2. Foci, themes, and collaborations: To date, the leadership at UPEI in comparative Island Studies has come from the Department of Political Studies. As a result, a good deal of ground-breaking work has been done on the political economy of North Atlantic islands, with an emphasis on the creative use of jurisdictional capacity. In co-operation with the Department of English and the L.M. Montgomery Institute, the Institute of Island Studies hosted (in 1998) the first in a series of international scholarly conferences on the Literature of Small Islands. UPEI has also been a leader in pioneering the use of electronic communications for island-based research. An area of emerging importance is that of island ecosystems, with an emphasis on environmental issues and sustainability. In co-operation with the United States National Research Council, the Institute has also been active in assessing knowledge economy capacity for Prince Edward Island. In short, research in Island Studies has the potential to include all major areas of academic enquiry as they pertain to islands, from issues of island governance and culture, through to environmental sustainability and emerging areas such as health research and innovation and technology.

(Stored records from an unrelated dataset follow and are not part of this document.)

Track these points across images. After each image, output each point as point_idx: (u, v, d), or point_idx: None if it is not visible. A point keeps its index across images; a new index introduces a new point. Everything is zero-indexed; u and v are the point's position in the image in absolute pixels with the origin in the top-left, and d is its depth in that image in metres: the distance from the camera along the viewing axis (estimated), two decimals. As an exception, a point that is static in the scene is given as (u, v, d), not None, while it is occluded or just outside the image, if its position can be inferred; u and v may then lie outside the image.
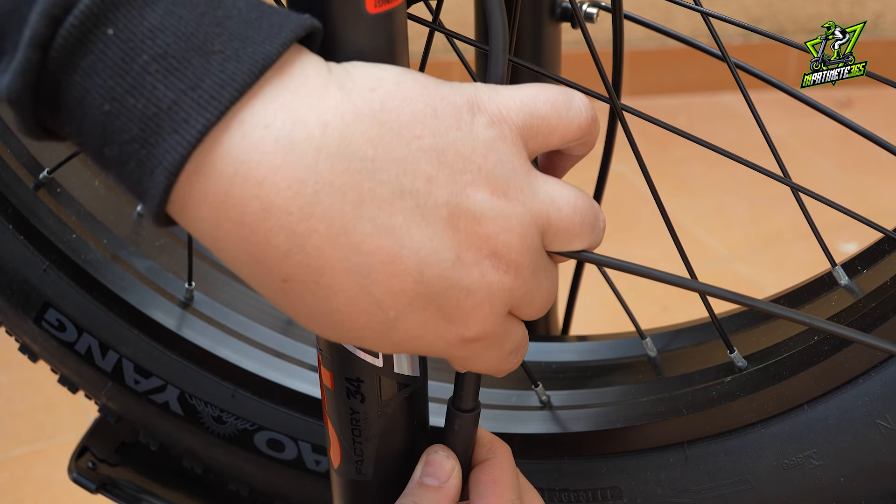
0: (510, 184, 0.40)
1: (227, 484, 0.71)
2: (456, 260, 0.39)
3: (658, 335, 0.67)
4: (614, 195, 1.36)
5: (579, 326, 0.84)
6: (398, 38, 0.44)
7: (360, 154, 0.37)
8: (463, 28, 0.57)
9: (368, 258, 0.38)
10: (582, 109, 0.43)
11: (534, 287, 0.42)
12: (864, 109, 2.32)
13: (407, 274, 0.38)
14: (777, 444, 0.58)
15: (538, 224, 0.41)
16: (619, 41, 0.69)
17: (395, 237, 0.38)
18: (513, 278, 0.41)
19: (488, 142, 0.40)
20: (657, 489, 0.61)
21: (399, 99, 0.38)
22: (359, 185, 0.37)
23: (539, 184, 0.42)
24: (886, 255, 0.58)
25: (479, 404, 0.51)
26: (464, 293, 0.40)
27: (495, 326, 0.42)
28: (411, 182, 0.38)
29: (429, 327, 0.40)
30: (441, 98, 0.40)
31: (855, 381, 0.56)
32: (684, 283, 0.47)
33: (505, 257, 0.40)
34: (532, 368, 0.64)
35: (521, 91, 0.42)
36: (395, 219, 0.38)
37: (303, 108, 0.36)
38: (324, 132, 0.36)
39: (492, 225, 0.40)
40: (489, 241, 0.40)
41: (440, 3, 0.57)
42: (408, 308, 0.39)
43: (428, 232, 0.38)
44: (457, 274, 0.39)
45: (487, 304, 0.41)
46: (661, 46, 2.35)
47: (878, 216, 0.57)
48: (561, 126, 0.43)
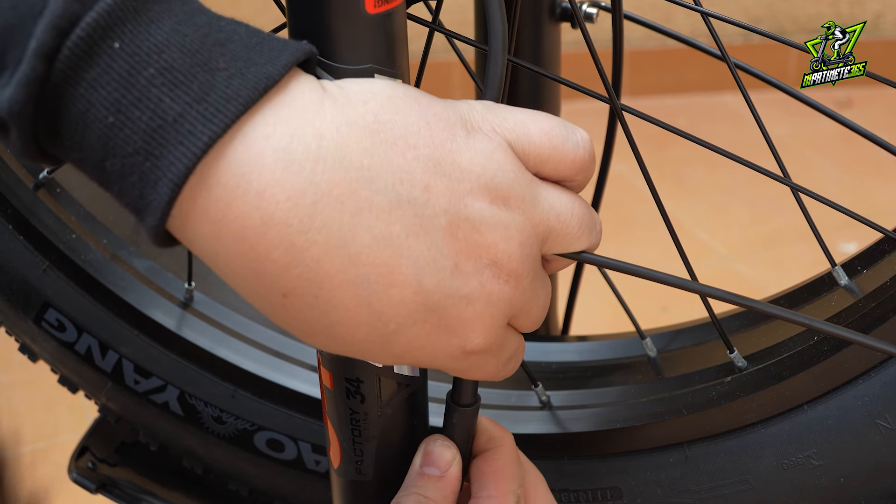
0: (511, 193, 0.40)
1: (227, 484, 0.71)
2: (454, 268, 0.39)
3: (658, 335, 0.67)
4: (614, 195, 1.36)
5: (579, 327, 0.83)
6: (398, 39, 0.44)
7: (357, 164, 0.37)
8: (463, 28, 0.57)
9: (367, 269, 0.38)
10: (580, 144, 0.43)
11: (532, 297, 0.42)
12: (864, 109, 2.31)
13: (406, 284, 0.38)
14: (777, 444, 0.58)
15: (538, 233, 0.41)
16: (618, 41, 0.69)
17: (393, 247, 0.38)
18: (513, 288, 0.41)
19: (486, 152, 0.40)
20: (657, 489, 0.61)
21: (391, 111, 0.39)
22: (356, 194, 0.37)
23: (540, 191, 0.42)
24: (886, 255, 0.58)
25: (478, 398, 0.51)
26: (464, 302, 0.40)
27: (496, 338, 0.42)
28: (408, 191, 0.38)
29: (430, 339, 0.40)
30: (434, 113, 0.40)
31: (855, 381, 0.56)
32: (684, 285, 0.47)
33: (505, 267, 0.40)
34: (532, 369, 0.64)
35: (516, 114, 0.42)
36: (393, 228, 0.38)
37: (299, 121, 0.37)
38: (320, 144, 0.37)
39: (491, 234, 0.39)
40: (489, 250, 0.40)
41: (440, 3, 0.57)
42: (408, 320, 0.39)
43: (426, 241, 0.38)
44: (456, 283, 0.39)
45: (488, 314, 0.40)
46: (660, 46, 2.35)
47: (877, 216, 0.57)
48: (553, 157, 0.42)
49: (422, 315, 0.39)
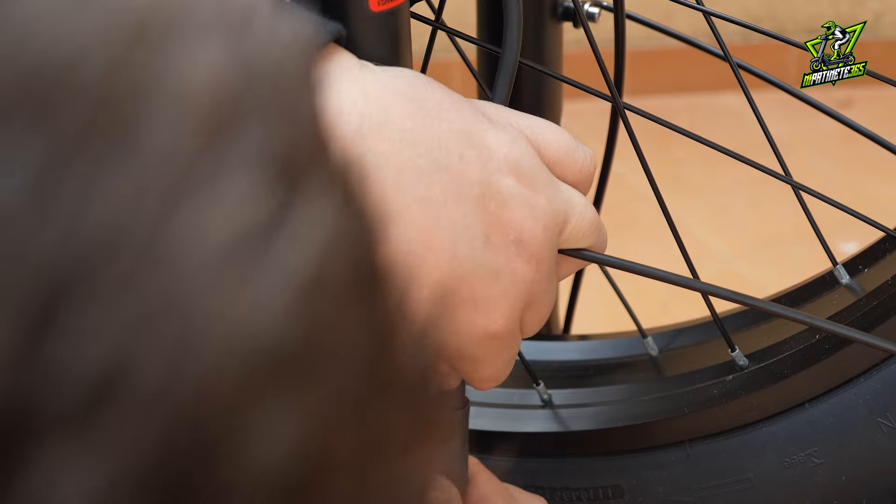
0: (536, 177, 0.41)
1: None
2: (486, 241, 0.39)
3: (659, 334, 0.67)
4: (614, 195, 1.35)
5: (581, 325, 0.84)
6: (401, 37, 0.44)
7: (400, 125, 0.38)
8: (464, 28, 0.57)
9: (406, 230, 0.38)
10: (587, 156, 0.44)
11: (547, 287, 0.42)
12: (864, 109, 2.32)
13: (442, 248, 0.38)
14: (778, 442, 0.58)
15: (558, 222, 0.42)
16: (620, 40, 0.69)
17: (433, 210, 0.38)
18: (534, 271, 0.41)
19: (510, 138, 0.41)
20: (658, 488, 0.61)
21: (421, 87, 0.40)
22: (400, 153, 0.38)
23: (559, 184, 0.43)
24: (887, 254, 0.58)
25: (467, 401, 0.51)
26: (492, 277, 0.40)
27: (515, 323, 0.42)
28: (446, 157, 0.39)
29: (456, 313, 0.40)
30: (457, 97, 0.41)
31: (856, 379, 0.56)
32: (686, 283, 0.47)
33: (529, 247, 0.40)
34: (534, 367, 0.64)
35: (529, 118, 0.44)
36: (432, 191, 0.38)
37: (344, 80, 0.38)
38: (366, 101, 0.38)
39: (519, 211, 0.40)
40: (515, 227, 0.40)
41: (443, 2, 0.57)
42: (440, 287, 0.39)
43: (462, 209, 0.39)
44: (486, 255, 0.39)
45: (512, 293, 0.41)
46: (662, 46, 2.35)
47: (878, 215, 0.57)
48: (565, 161, 0.43)
49: (454, 283, 0.39)
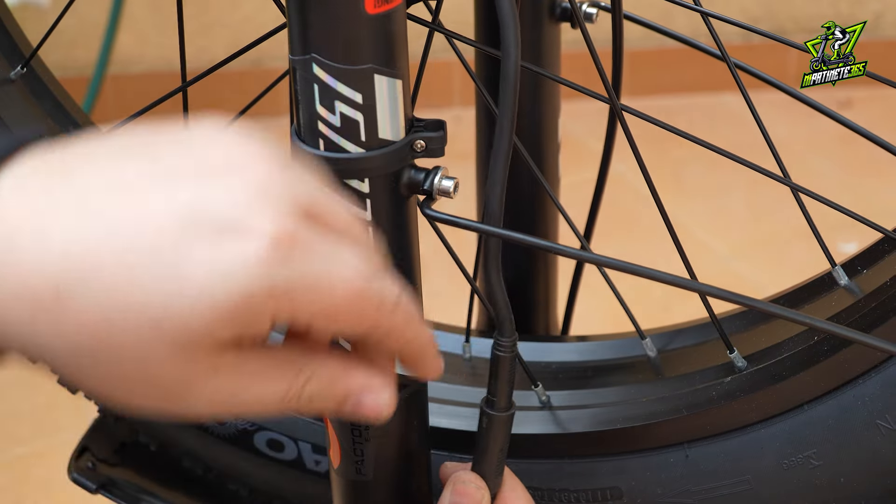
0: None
1: (226, 484, 0.71)
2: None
3: (658, 335, 0.67)
4: (614, 195, 1.35)
5: (579, 326, 0.83)
6: (398, 39, 0.44)
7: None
8: (462, 29, 0.57)
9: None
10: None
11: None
12: (864, 110, 2.31)
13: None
14: (777, 444, 0.58)
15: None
16: (618, 41, 0.69)
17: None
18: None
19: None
20: (657, 489, 0.61)
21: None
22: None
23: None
24: (886, 255, 0.58)
25: (513, 404, 0.51)
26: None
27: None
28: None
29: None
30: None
31: (855, 381, 0.56)
32: (684, 284, 0.47)
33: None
34: (532, 368, 0.64)
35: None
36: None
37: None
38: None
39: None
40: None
41: (440, 4, 0.57)
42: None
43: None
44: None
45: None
46: (660, 46, 2.35)
47: (878, 216, 0.57)
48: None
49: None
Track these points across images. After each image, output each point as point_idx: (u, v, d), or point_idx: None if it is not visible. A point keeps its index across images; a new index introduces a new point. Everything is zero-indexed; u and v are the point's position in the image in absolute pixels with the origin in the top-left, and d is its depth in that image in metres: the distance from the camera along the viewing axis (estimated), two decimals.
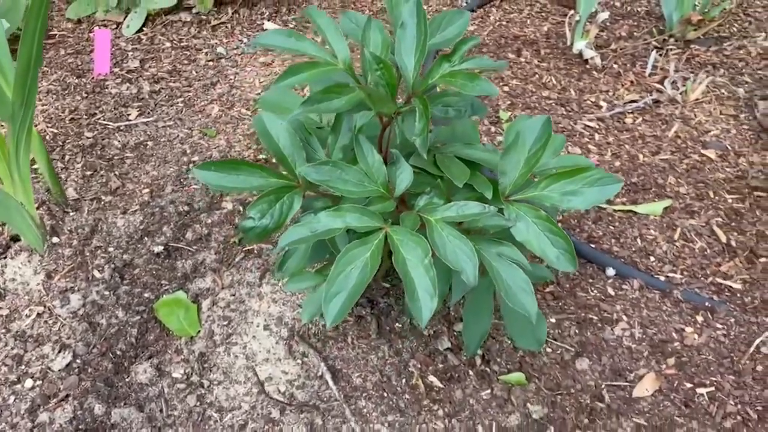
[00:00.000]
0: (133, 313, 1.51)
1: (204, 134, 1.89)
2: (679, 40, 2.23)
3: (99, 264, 1.59)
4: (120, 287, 1.55)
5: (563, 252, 1.12)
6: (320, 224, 1.03)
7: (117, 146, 1.86)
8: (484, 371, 1.40)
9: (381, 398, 1.35)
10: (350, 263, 1.00)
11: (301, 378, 1.39)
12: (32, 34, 1.23)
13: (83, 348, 1.44)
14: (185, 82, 2.05)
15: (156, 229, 1.66)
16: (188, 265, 1.59)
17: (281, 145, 1.17)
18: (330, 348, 1.43)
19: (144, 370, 1.41)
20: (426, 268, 0.99)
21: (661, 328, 1.45)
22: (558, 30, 2.26)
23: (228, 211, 1.69)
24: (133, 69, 2.10)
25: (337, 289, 0.99)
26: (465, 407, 1.34)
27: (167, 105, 1.98)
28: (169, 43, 2.19)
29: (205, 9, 2.28)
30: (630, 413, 1.33)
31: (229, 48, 2.16)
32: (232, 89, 2.03)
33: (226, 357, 1.43)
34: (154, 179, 1.77)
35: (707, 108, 1.97)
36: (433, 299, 0.98)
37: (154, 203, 1.71)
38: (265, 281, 1.55)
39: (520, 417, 1.32)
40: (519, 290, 1.11)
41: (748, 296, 1.50)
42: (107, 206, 1.71)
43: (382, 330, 1.46)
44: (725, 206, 1.68)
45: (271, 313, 1.49)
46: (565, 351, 1.42)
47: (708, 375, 1.38)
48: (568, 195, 1.16)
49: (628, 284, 1.53)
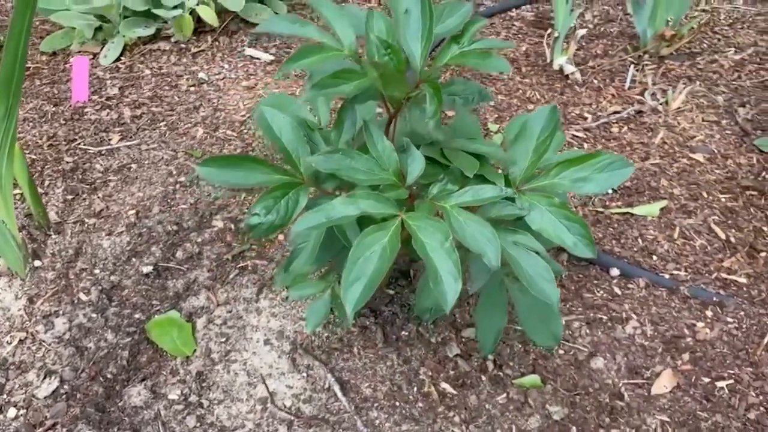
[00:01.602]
0: (124, 335, 1.42)
1: (190, 155, 1.84)
2: (653, 56, 2.28)
3: (85, 286, 1.51)
4: (108, 309, 1.47)
5: (581, 238, 1.09)
6: (335, 211, 0.99)
7: (99, 170, 1.80)
8: (497, 376, 1.34)
9: (393, 408, 1.29)
10: (368, 248, 0.96)
11: (308, 391, 1.31)
12: (18, 36, 1.18)
13: (71, 373, 1.35)
14: (167, 107, 2.01)
15: (144, 250, 1.59)
16: (180, 284, 1.52)
17: (284, 140, 1.13)
18: (336, 359, 1.36)
19: (138, 392, 1.33)
20: (447, 251, 0.95)
21: (672, 325, 1.42)
22: (536, 49, 2.29)
23: (219, 229, 1.63)
24: (112, 96, 2.06)
25: (356, 275, 0.94)
26: (482, 413, 1.28)
27: (150, 129, 1.93)
28: (149, 71, 2.15)
29: (184, 37, 2.26)
30: (651, 410, 1.28)
31: (211, 74, 2.14)
32: (216, 112, 1.99)
33: (226, 375, 1.35)
34: (139, 200, 1.71)
35: (689, 116, 1.99)
36: (457, 281, 0.94)
37: (141, 224, 1.64)
38: (262, 296, 1.49)
39: (541, 419, 1.26)
40: (540, 278, 1.08)
41: (755, 289, 1.49)
42: (91, 228, 1.64)
43: (389, 339, 1.40)
44: (720, 205, 1.68)
45: (271, 327, 1.43)
46: (578, 351, 1.38)
47: (725, 368, 1.35)
48: (579, 181, 1.14)
49: (633, 283, 1.50)
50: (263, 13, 2.33)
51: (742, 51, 2.29)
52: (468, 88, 1.14)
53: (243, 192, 1.72)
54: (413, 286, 1.46)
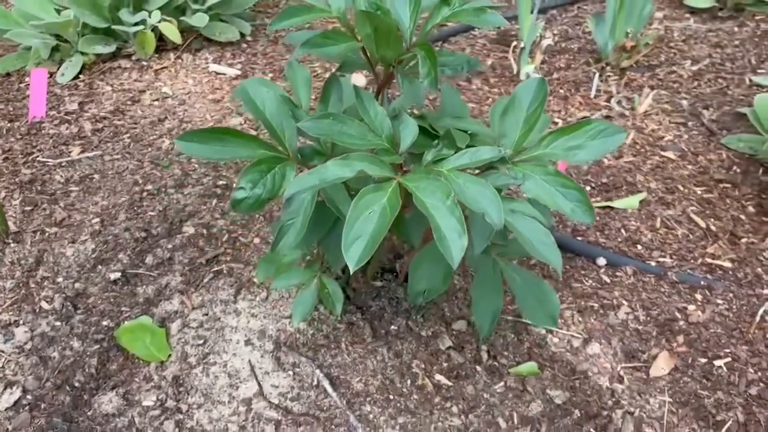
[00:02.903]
0: (91, 343, 1.32)
1: (156, 165, 1.76)
2: (614, 68, 2.33)
3: (47, 295, 1.41)
4: (73, 317, 1.37)
5: (578, 204, 1.06)
6: (328, 172, 0.94)
7: (60, 181, 1.71)
8: (492, 366, 1.29)
9: (387, 401, 1.21)
10: (366, 208, 0.91)
11: (295, 389, 1.23)
12: None
13: (34, 383, 1.24)
14: (131, 121, 1.94)
15: (111, 257, 1.50)
16: (150, 289, 1.43)
17: (268, 114, 1.09)
18: (323, 356, 1.29)
19: (109, 400, 1.22)
20: (450, 208, 0.91)
21: (664, 309, 1.40)
22: (502, 63, 2.31)
23: (190, 234, 1.55)
24: (71, 111, 1.98)
25: (356, 233, 0.89)
26: (480, 402, 1.22)
27: (113, 141, 1.85)
28: (110, 87, 2.09)
29: (146, 55, 2.20)
30: (652, 392, 1.24)
31: (176, 89, 2.08)
32: (183, 123, 1.93)
33: (205, 378, 1.26)
34: (104, 209, 1.62)
35: (656, 119, 2.03)
36: (461, 237, 0.89)
37: (106, 231, 1.55)
38: (240, 297, 1.41)
39: (542, 403, 1.21)
40: (540, 244, 1.04)
41: (740, 272, 1.48)
42: (53, 237, 1.54)
43: (378, 333, 1.33)
44: (696, 197, 1.69)
45: (252, 327, 1.34)
46: (572, 338, 1.34)
47: (721, 347, 1.33)
48: (572, 149, 1.12)
49: (621, 271, 1.48)
50: (227, 31, 2.30)
51: (698, 63, 2.35)
52: (456, 59, 1.12)
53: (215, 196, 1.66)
54: (400, 280, 1.40)
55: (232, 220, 1.59)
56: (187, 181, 1.71)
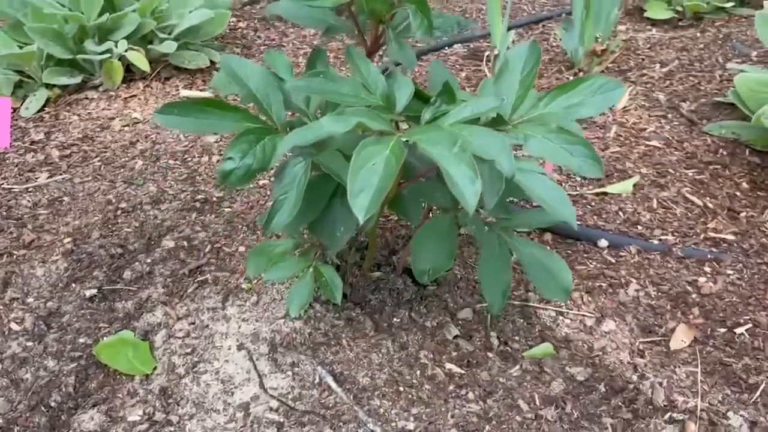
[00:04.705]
0: (68, 361, 1.21)
1: (130, 183, 1.68)
2: (587, 73, 2.34)
3: (17, 316, 1.29)
4: (47, 336, 1.25)
5: (586, 158, 1.01)
6: (323, 129, 0.87)
7: (27, 206, 1.61)
8: (505, 351, 1.21)
9: (397, 393, 1.12)
10: (369, 160, 0.84)
11: (296, 389, 1.13)
12: None
13: (5, 405, 1.12)
14: (100, 146, 1.86)
15: (85, 275, 1.39)
16: (130, 304, 1.33)
17: (252, 86, 1.03)
18: (324, 353, 1.19)
19: (90, 417, 1.11)
20: (458, 155, 0.85)
21: (674, 283, 1.34)
22: (476, 74, 2.30)
23: (170, 247, 1.46)
24: (37, 140, 1.89)
25: (360, 185, 0.82)
26: (497, 387, 1.13)
27: (82, 165, 1.77)
28: (77, 117, 2.01)
29: (113, 85, 2.14)
30: (677, 363, 1.17)
31: (146, 114, 2.01)
32: (156, 145, 1.85)
33: (195, 387, 1.15)
34: (76, 228, 1.52)
35: (636, 114, 2.02)
36: (474, 183, 0.83)
37: (79, 250, 1.45)
38: (228, 304, 1.31)
39: (564, 382, 1.13)
40: (554, 199, 0.99)
41: (745, 243, 1.44)
42: (21, 259, 1.43)
43: (380, 327, 1.25)
44: (688, 179, 1.66)
45: (243, 332, 1.25)
46: (584, 318, 1.27)
47: (738, 315, 1.27)
48: (573, 107, 1.08)
49: (625, 251, 1.43)
50: (197, 59, 2.25)
51: (667, 65, 2.38)
52: (446, 20, 1.08)
53: (194, 210, 1.57)
54: (399, 270, 1.33)
55: (214, 231, 1.51)
56: (163, 197, 1.63)
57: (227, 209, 1.59)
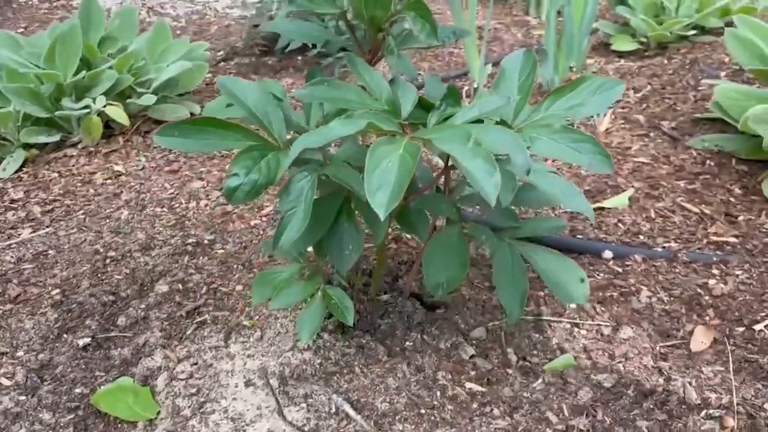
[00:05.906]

3. Impact and Relevance to Prince Edward Island and Canada: The promise of Island Studies is that it has the power to combine two mutually reinforcing foci: we can maintain and strengthen our research emphasis on Prince Edward Island while making a vital contribution to the emerging international field of small island studies. In fact, we have the opportunity to help define the discipline. One major impact for Prince Edward Island, and the region, will be public policy insights resulting from a substantial body of first-rate interdisciplinary research. The long-term objective will be to establish the University of Prince Edward as Canada's centre of excellence for the study of islands. To achieve this, we will need to move aggressively to build on the present infrastructure — including the Institute of Island Studies, the existing Academic Minor in Island Studies and the Master of Arts in Island Studies Program — by building upon existing research capacity and deepening the links with the various departments, schools, and faculties at UPEI.